Obese children need a thorough medical evaluation by a pediatrician or family physician to consider the possibility of a physical cause. In the absence of a physical disorder, the only way to lose weight is to reduce the number of calories being eaten and to increase the level of physical activity. Lasting weight loss can only occur when there is self-motivation.

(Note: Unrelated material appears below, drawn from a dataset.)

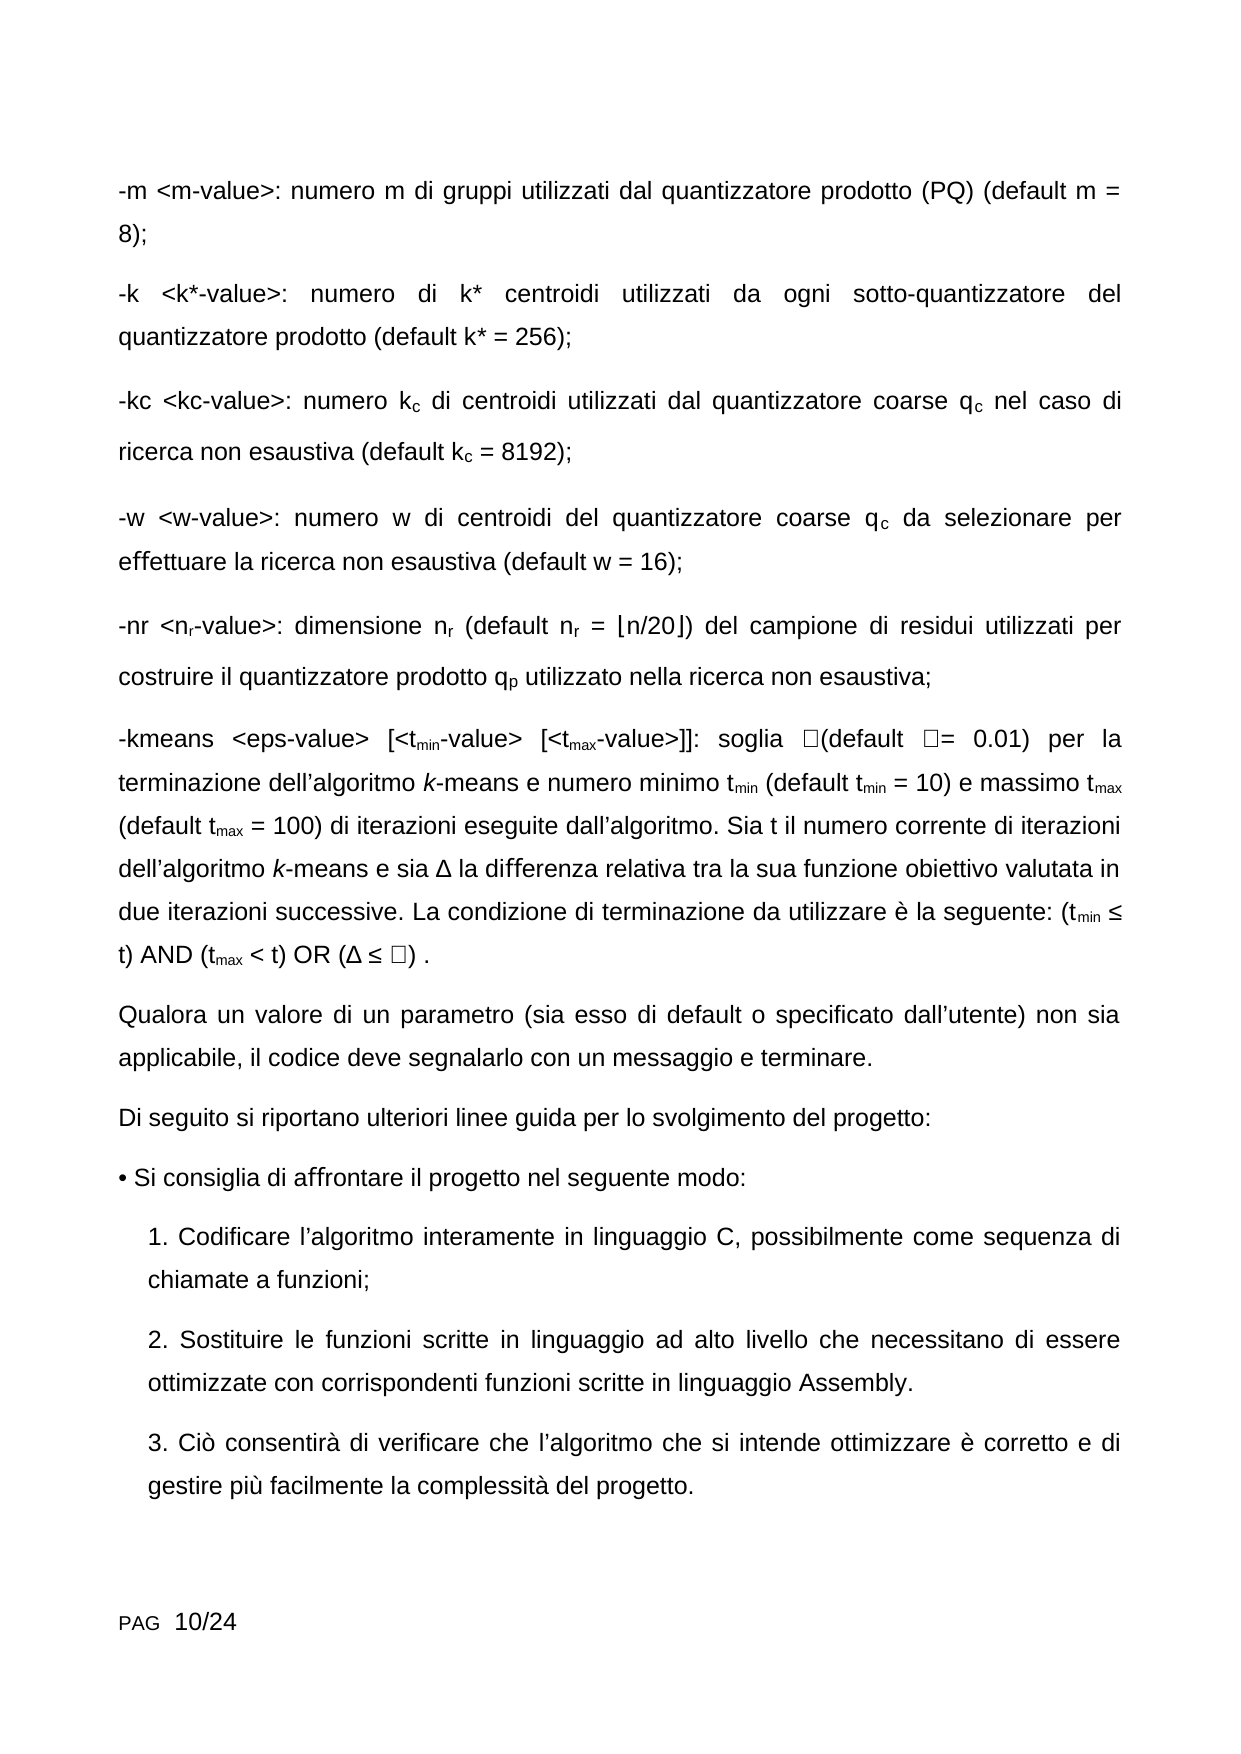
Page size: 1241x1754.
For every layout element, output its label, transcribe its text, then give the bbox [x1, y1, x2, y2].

text -kmeans <eps-value> [<tmin-value> [<tmax-value>]]: soglia (default = 0.01) per la terminazione dell’algoritmo k-means e numero minimo tmin (default tmin = 10) e massimo tmax (default tmax = 100) di iterazioni eseguite dall’algoritmo. Sia t il numero corrente di iterazioni dell’algoritmo k-means e sia ∆ la diﬀerenza relativa tra la sua funzione obiettivo valutata in due iterazioni successive. La condizione di terminazione da utilizzare è la seguente: (tmin ≤ t) AND (tmax < t) OR (∆ ≤ ) . [118, 724, 1122, 969]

Since obesity often affects more than one family member, making healthy eating and regular exercise a family activity can improve the chances of successful weight control for the child or adolescent.
Ways to manage obesity in children and adolescents include:
- start a weight-management program
- change eating habits (eat slowly, develop a routine)
- plan meals and make better food selections (eat less fatty foods, avoid junk and fast foods)
- control portions and consume less calories
- increase physical activity (especially walking) and have a more active lifestyle
- know what your child eats at school
- eat meals as a family instead of while watching television or at the computer
- do not use food as a reward
- limit snacking
- attend a support group (e.g., Overeaters Anonymous)
Obesity frequently becomes a lifelong issue. The reason most obese adolescents gain back their lost pounds is that they tend to go back to their old habits of eating and exercising. An obese adolescent must therefore learn to eat and enjoy healthy foods in moderate amounts and to exercise regularly to maintain a desired weight. Parents of an obese child can improve their child’s self-esteem by emphasizing their strengths and positive qualities rather than just focusing on their weight problem. When a child or adolescent with obesity also has emotional problems, a child and adolescent psychiatrist can work with the child’s family physician to develop a comprehensive treatment plan. Such a plan would include reasonable weight loss goals, dietary and physical activity management, behavior modification, and family involvement.